Date A Girl Who Reads

I’ve been rather late on this, but a lovely little essay has been making rounds on the Internet, apparently in response to Charles Warnke’s You Should Date An Illiterate Girl. Rosemarie Urquico writes:

You should date a girl who reads.

Date a girl who reads. Date a girl who spends her money on books instead of clothes, who has problems with closet space because she has too many books. Date a girl who has a list of books she wants to read, who has had a library card since she was twelve.

Find a girl who reads. You’ll know that she does because she will always have an unread book in her bag. She’s the one lovingly looking over the shelves in the bookstore, the one who quietly cries out when she has found the book she wants. You see that weird chick sniffing the pages of an old book in a secondhand book shop? That’s the reader. They can never resist smelling the pages, especially when they are yellow and worn.

She’s the girl reading while waiting in that coffee shop down the street. If you take a peek at her mug, the non-dairy creamer is floating on top because she’s kind of engrossed already. Lost in a world of the author’s making. Sit down. She might give you a glare, as most girls who read do not like to be interrupted. Ask her if she likes the book.

Buy her another cup of coffee.

Let her know what you really think of Murakami. See if she got through the first chapter of Fellowship. Understand that if she says she understood James Joyce’s Ulysses she’s just saying that to sound intelligent. Ask her if she loves Alice or she would like to be Alice.

It’s easy to date a girl who reads. Give her books for her birthday, for Christmas, for anniversaries. Give her the gift of words, in poetry and in song. Give her Neruda, Pound, Sexton, Cummings. Let her know that you understand that words are love. Understand that she knows the difference between books and reality but by god, she’s going to try to make her life a little like her favorite book. It will never be your fault if she does.

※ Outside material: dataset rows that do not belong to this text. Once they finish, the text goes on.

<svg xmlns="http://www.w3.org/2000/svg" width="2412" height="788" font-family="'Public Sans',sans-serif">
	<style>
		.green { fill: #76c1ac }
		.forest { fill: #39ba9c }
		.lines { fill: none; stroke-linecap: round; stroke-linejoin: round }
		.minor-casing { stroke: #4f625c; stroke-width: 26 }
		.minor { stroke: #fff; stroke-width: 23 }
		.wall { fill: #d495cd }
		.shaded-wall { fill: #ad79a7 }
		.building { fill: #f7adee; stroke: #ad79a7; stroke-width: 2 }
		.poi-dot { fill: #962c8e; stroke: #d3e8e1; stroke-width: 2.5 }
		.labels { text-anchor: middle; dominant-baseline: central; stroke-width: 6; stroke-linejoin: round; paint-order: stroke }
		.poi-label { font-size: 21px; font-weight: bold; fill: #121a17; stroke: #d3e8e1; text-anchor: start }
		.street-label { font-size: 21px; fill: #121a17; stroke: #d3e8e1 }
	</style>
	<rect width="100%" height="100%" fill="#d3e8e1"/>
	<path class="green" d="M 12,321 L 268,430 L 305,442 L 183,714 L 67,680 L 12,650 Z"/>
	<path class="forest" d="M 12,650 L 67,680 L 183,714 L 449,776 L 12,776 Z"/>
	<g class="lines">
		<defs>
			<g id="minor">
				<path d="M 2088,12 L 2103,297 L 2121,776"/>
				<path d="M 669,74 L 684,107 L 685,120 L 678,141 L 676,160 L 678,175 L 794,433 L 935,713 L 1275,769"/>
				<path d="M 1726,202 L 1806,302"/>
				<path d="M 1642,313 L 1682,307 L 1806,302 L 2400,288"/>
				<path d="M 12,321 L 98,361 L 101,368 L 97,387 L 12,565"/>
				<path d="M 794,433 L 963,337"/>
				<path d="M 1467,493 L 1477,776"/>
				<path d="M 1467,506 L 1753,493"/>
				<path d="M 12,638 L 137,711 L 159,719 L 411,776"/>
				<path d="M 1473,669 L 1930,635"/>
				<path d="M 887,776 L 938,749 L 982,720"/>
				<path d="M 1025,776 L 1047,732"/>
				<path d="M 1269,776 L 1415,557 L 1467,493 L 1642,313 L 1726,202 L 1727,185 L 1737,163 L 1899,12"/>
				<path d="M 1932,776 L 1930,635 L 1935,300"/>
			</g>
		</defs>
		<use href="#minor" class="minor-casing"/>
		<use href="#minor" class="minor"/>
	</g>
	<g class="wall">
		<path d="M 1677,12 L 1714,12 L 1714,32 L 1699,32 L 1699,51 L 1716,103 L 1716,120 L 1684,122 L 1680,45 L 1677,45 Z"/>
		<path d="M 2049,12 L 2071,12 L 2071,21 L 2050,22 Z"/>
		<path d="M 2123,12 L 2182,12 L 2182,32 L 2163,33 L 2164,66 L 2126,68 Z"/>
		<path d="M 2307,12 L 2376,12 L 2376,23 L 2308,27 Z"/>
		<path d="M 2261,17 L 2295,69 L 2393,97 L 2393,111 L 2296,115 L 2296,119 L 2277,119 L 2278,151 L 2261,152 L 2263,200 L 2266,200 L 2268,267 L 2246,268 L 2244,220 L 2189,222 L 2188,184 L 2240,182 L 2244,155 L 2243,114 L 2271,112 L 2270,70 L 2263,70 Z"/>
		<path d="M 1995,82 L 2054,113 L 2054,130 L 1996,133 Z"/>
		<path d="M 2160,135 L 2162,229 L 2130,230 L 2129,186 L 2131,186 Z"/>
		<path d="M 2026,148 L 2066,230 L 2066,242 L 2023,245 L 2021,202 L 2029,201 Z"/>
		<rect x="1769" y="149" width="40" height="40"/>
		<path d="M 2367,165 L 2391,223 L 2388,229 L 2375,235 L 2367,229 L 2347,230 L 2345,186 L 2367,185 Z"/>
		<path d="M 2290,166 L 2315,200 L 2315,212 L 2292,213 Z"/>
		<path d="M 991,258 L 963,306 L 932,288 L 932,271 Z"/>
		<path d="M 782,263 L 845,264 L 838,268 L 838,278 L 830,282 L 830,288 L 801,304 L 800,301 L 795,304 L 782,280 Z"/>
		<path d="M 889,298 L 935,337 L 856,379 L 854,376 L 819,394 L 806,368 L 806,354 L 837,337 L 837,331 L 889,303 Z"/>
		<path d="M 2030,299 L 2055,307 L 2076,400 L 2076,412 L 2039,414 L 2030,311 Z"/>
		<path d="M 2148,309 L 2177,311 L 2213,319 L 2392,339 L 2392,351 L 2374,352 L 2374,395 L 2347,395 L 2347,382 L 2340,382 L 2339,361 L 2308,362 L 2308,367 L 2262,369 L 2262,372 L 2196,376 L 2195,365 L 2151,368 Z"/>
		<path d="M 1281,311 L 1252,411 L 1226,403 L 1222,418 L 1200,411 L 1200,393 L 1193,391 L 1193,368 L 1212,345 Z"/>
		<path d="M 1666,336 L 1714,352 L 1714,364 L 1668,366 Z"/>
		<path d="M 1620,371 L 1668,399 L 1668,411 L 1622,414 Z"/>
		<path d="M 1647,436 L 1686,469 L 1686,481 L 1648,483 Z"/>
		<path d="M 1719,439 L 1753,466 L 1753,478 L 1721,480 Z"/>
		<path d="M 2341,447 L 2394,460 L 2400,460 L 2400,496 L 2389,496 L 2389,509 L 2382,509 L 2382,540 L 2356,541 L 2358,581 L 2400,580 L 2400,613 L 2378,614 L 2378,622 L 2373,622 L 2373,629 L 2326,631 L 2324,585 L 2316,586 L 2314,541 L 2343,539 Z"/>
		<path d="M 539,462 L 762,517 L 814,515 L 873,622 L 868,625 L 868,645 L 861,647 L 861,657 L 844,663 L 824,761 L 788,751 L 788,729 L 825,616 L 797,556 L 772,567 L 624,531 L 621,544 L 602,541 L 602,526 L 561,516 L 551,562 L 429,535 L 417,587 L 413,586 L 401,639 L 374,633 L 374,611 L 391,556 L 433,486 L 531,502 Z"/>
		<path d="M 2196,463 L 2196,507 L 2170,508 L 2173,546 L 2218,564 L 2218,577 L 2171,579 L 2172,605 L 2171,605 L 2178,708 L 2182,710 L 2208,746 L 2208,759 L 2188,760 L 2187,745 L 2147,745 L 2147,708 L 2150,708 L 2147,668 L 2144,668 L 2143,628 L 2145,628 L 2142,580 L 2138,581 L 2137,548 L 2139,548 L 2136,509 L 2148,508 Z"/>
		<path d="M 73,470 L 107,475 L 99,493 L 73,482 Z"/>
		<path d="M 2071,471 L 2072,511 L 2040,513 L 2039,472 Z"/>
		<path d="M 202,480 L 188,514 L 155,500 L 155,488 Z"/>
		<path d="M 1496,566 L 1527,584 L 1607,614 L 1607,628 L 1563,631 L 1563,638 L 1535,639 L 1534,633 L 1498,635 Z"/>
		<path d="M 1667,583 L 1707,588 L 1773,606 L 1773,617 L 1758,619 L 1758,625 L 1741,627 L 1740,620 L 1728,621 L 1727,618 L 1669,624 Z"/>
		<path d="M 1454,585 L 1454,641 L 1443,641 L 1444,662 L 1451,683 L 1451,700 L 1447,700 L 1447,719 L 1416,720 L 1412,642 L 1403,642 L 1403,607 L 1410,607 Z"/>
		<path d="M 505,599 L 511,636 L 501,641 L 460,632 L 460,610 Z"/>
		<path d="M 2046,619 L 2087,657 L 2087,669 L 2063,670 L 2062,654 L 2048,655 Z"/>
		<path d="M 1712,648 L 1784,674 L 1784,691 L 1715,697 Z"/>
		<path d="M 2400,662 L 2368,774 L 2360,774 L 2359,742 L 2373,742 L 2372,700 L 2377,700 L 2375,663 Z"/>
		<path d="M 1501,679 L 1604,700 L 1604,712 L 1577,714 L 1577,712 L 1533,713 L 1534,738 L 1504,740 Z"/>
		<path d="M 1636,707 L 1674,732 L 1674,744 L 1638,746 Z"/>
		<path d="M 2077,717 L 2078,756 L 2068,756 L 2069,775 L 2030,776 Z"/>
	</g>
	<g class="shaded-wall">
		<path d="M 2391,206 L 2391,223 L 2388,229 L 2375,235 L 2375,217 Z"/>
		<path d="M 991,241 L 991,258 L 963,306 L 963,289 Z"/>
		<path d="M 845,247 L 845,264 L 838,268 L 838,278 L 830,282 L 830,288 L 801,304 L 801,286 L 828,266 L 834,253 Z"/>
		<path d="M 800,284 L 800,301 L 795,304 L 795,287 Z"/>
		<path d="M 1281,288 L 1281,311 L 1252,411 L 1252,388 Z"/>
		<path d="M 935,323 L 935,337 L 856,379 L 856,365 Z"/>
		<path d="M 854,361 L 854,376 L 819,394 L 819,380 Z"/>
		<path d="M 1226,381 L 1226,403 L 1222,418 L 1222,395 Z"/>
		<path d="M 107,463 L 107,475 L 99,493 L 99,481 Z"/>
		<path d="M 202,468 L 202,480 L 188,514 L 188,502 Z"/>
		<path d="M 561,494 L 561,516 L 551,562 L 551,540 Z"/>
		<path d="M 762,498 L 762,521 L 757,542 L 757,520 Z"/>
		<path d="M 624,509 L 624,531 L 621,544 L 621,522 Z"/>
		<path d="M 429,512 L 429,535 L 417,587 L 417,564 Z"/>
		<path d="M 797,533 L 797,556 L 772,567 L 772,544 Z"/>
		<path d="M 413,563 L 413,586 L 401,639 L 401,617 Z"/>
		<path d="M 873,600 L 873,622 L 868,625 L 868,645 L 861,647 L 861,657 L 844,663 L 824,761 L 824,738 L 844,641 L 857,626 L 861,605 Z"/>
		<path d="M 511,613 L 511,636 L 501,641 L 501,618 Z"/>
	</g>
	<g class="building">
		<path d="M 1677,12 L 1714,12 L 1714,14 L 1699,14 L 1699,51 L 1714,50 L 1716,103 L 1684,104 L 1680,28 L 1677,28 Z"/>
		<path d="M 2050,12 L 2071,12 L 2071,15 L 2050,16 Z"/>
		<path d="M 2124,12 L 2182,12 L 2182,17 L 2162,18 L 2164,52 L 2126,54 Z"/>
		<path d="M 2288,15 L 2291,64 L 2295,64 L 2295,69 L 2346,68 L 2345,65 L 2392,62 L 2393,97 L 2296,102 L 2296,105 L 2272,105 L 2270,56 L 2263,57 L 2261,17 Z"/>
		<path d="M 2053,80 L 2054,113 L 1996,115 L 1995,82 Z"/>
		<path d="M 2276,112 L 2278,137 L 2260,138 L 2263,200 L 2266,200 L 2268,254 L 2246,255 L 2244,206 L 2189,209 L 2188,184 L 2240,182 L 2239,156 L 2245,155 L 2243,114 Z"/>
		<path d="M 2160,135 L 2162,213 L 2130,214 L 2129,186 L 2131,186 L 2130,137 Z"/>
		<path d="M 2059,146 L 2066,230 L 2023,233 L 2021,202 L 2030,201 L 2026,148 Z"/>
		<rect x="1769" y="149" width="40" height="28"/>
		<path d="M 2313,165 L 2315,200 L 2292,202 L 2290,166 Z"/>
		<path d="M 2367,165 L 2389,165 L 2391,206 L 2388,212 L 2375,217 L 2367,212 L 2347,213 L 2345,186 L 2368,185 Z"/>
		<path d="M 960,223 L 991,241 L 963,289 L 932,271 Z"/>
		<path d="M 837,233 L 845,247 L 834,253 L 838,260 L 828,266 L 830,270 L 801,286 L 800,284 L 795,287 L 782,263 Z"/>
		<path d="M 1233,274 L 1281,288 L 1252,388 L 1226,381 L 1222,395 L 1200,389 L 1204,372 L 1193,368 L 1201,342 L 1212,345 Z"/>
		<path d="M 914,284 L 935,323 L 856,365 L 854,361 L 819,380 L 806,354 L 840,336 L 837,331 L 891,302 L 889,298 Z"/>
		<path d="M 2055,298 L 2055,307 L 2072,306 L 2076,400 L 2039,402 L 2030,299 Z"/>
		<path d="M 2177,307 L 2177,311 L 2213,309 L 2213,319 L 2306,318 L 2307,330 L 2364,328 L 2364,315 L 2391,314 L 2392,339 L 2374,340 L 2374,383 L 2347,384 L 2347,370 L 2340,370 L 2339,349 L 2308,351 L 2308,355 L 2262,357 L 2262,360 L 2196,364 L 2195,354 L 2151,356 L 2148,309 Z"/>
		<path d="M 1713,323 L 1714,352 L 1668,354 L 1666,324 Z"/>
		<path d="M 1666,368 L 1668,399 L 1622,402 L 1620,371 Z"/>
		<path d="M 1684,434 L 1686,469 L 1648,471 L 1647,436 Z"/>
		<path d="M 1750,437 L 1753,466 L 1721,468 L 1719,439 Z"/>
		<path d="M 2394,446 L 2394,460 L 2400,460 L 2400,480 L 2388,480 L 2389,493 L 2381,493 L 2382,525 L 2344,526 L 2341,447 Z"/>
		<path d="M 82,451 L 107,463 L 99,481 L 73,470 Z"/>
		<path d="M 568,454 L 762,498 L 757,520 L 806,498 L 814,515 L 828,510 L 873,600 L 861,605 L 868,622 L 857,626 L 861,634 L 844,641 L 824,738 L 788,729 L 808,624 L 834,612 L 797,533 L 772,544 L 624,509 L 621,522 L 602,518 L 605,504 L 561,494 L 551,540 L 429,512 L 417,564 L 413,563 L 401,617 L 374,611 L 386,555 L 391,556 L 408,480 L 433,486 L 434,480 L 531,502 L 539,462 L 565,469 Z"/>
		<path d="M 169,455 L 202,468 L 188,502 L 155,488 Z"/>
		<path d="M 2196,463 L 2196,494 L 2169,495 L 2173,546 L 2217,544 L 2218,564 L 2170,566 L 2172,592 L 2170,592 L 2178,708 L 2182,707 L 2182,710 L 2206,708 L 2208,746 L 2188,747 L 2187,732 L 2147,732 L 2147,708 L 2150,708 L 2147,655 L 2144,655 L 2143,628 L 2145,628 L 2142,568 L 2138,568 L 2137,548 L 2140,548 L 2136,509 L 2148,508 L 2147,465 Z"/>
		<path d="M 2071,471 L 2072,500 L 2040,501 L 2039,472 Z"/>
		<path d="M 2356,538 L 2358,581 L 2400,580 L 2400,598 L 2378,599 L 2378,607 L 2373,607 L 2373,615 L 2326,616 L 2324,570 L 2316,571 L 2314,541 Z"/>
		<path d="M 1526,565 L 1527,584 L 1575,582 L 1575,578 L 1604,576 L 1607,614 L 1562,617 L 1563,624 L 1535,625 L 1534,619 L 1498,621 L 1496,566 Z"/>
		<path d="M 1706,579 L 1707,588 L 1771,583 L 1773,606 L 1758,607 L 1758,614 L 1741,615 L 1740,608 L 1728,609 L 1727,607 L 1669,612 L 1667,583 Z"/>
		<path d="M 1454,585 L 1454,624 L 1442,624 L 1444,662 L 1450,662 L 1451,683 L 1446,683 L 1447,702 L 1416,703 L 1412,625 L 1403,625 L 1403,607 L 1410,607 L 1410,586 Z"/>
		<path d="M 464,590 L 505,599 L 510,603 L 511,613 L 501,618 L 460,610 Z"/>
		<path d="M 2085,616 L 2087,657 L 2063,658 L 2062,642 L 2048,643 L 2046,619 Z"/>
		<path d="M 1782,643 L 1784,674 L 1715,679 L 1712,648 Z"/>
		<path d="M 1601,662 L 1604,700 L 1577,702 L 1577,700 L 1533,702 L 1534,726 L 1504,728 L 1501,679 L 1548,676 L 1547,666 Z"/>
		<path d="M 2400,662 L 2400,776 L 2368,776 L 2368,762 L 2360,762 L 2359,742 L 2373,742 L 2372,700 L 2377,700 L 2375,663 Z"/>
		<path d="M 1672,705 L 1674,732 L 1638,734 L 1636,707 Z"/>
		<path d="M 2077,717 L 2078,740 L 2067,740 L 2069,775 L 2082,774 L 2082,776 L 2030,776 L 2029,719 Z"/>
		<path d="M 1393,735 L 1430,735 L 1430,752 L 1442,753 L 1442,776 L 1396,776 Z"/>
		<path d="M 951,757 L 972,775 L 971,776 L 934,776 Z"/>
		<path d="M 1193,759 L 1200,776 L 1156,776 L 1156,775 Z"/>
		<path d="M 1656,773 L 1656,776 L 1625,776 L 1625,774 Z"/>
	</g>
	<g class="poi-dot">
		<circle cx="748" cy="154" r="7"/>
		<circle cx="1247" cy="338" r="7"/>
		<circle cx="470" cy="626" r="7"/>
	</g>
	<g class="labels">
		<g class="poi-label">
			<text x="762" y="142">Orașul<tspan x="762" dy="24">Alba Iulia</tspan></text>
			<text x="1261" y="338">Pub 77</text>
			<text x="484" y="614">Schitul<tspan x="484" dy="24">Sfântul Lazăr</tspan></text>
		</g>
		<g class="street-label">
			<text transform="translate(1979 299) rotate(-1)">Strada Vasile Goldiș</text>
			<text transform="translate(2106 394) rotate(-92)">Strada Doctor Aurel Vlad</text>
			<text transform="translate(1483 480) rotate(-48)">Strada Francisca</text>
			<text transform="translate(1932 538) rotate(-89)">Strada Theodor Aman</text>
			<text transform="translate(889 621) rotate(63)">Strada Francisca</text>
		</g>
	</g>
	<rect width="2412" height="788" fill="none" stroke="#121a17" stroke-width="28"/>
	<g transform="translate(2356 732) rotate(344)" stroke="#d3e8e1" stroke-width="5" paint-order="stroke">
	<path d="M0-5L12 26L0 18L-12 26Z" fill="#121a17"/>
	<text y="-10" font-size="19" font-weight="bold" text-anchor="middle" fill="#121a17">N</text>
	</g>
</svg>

She has to give it a shot somehow.

Lie to her. If she understands syntax, she will understand your need to lie. Behind words are other things: motivation, value, nuance, dialogue. It will not be the end of the world.

Fail her. Because a girl who reads knows that failure always leads up to the climax. Because girls who read understand that all things must come to end, but that you can always write a sequel. That you can begin again and again and still be the hero. That life is meant to have a villain or two.

Why be frightened of everything that you are not? Girls who read understand that people, like characters, develop. Except in the Twilight series.

If you find a girl who reads, keep her close. When you find her up at 2 AM clutching a book to her chest and weeping, make her a cup of tea and hold her. You may lose her for a couple of hours but she will always come back to you. She’ll talk as if the characters in the book are real, because for a while, they always are.

You will propose on a hot air balloon. Or during a rock concert. Or very casually next time she’s sick. Over Skype.

You will smile so hard you will wonder why your heart hasn’t burst and bled out all over your chest yet. You will write the story of your lives, have kids with strange names and even stranger tastes. She will introduce your children to the Cat in the Hat and Aslan, maybe in the same day. You will walk the winters of your old age together and she will recite Keats under her breath while you shake the snow off your boots.

Date a girl who reads because you deserve it. You deserve a girl who can give you the most colorful life imaginable. If you can only give her monotony, and stale hours and half-baked proposals, then you’re better off alone. If you want the world and the worlds beyond it, date a girl who reads.

Or better yet, date a girl who writes.